You know how you feel like you don’t have a voice? Like nobody’s hearing anything you have to say because you’re too weird and fucked up? Here’s something that’s gonna blow your goddamned mind. You’re going to become valued for your voice. Even though you try and try and try to fit in in every conceivable way you’re just not going to be able to. The great thing about your stubbornness is that you are going to bulldoze a path for yourself. Actually, that’s not quite correct. You’re going to get to the point where you look around you and go “Hey, this world doesn’t fit me and the people I love, and that’s bullshit,” instead of “Hey, this world doesn’t fit me, I’m the problem.” You being you is not the problem! The problem is that we live in a deeply inhumane society. (You know this already! Positive Force! Food Not Bombs, my dude! All those protests! You know it’s unjust!) Anyway, with those trusty community-building skills you’ve already started acquiring, you’re going to find other people who are just as determined as you, and you’re going to work with them. This work has been going for a long time. Again, you already know this. You just have to join the thing already in progress.

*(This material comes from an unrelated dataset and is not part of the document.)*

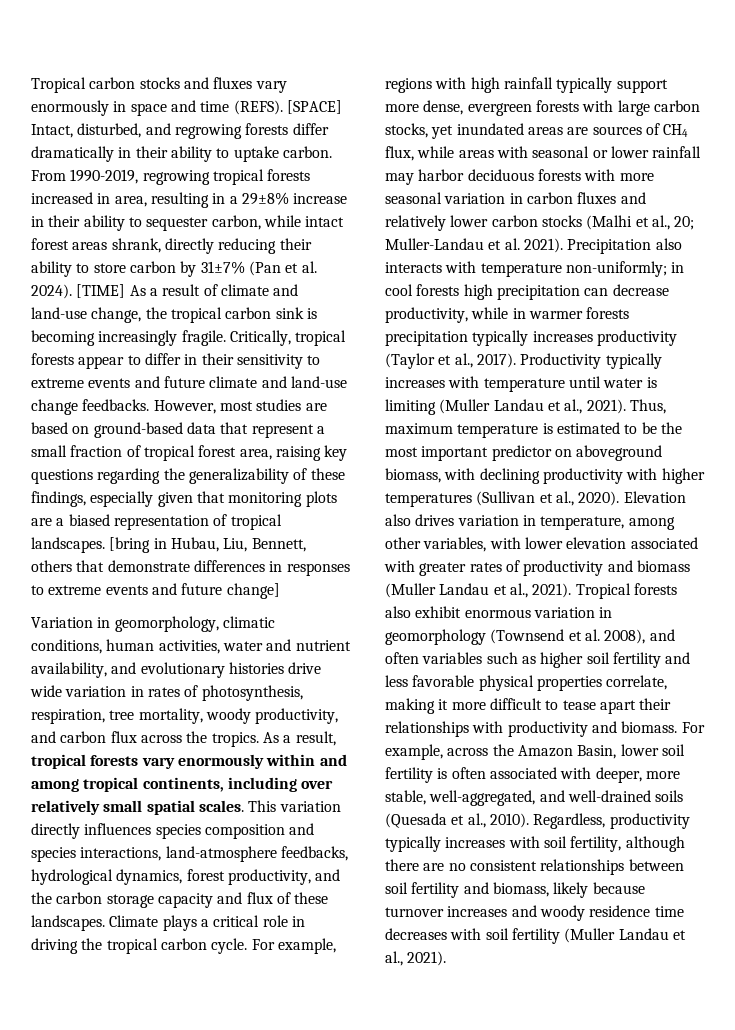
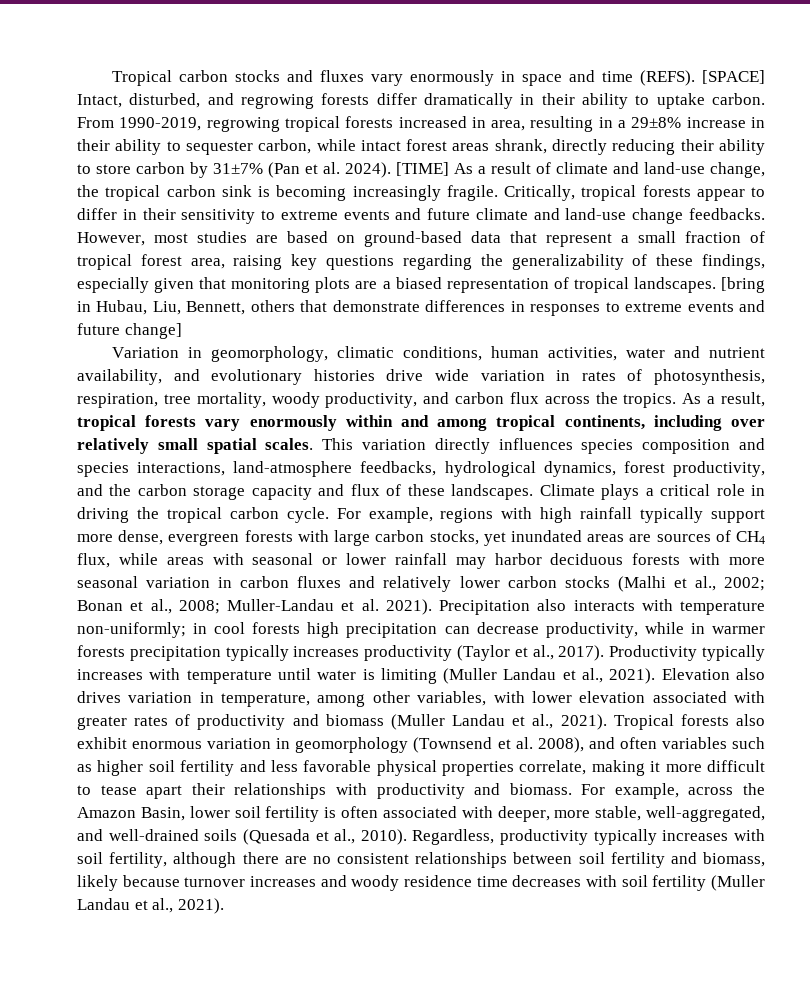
[674,216,695,230] 20; -> [724,577,766,591] [77,599,220,614] 2002; Bonan et al., 2008;
[629,399,666,414] [385,422,682,438] [385,445,663,461] [385,468,705,484] [385,491,620,507] Thus, maximum temperature is estimated to be the most important predictor on aboveground biomass, with declining productivity with higher temperatures (Sullivan et al., 2020). -> (656, 676) none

You’re going to turn 40 fucking years old. You remember when you graduated high school and you were like “Fuck, I can’t believe I made it to 18?” OVER TWICE THAT. WHAT’S UP. Despite thinking about it constantly you aren’t going to kill yourself. (Again, too stubborn. Also, it would wreck the people close to you. Realizing that will help you realize, again, that you are not actually alone.) 40 years old! You look great! You stopped doing a bunch of unhealthy shit to your body before it prematurely aged you! Lucky you!

You still dress basically the same. Except with better pants because in the future nobody you know wears JNCOs or weird baggy corduroys. The future is dystopian as hell (sorry, that’s not your fault), but at least the pants fit. People are trying to bring back the shitty pants but like, nobody’s biting this time around. WE KNOW THE JNCOS ARE NOT COOL.

You know how you dream of being a writer? How you can’t stop writing? How you’ve talked yourself out of it being a viable profession? Well, it’s not, really — the media landscape is a real nightmare — but somehow this is your job right now (a big part of that is luck). You’re talented, and you kept at it, and you kept writing for yourself. Keep writing show reviews. Keep doing zines. Not just because it’ll get you here, because it’s really rewarding. You’ll meet some of your best lifelong friends this way.

Luck, and determination, and support, and access to necessary resources at the right times. That is what is going to get you out. But honestly, I’m writing to just tell you to hang on. The world isn’t ready for you, but you’re going to make your way in it despite. You’re going to make it here, to the edge of 40, many many years clean, many many years in recovery, with proper mental health treatment. You’re going to know real happiness and fulfillment. You’re going to know love—not just romantic love, but strong and vital friendships. And if you can do it, my dude, there’s the chance that, given similar opportunities, others might be able to. Making those opportunities for others who are different and who have Things to Say, like you, is really important and guess what—you’re going to be able to do that. (By the way, this doesn’t mean you’re finished. At 40, you are still very much a work in progress. Hate to tell you, but there’s no stopping point. You will get to rest a little more often though.)

I know! This is all super corny! I can see the look on your face! You don’t believe me! You’re mad I used this hackneyed narrative device! I get it. But I didn’t know how else to tell you.

I promise, kid. You are going to be O.K.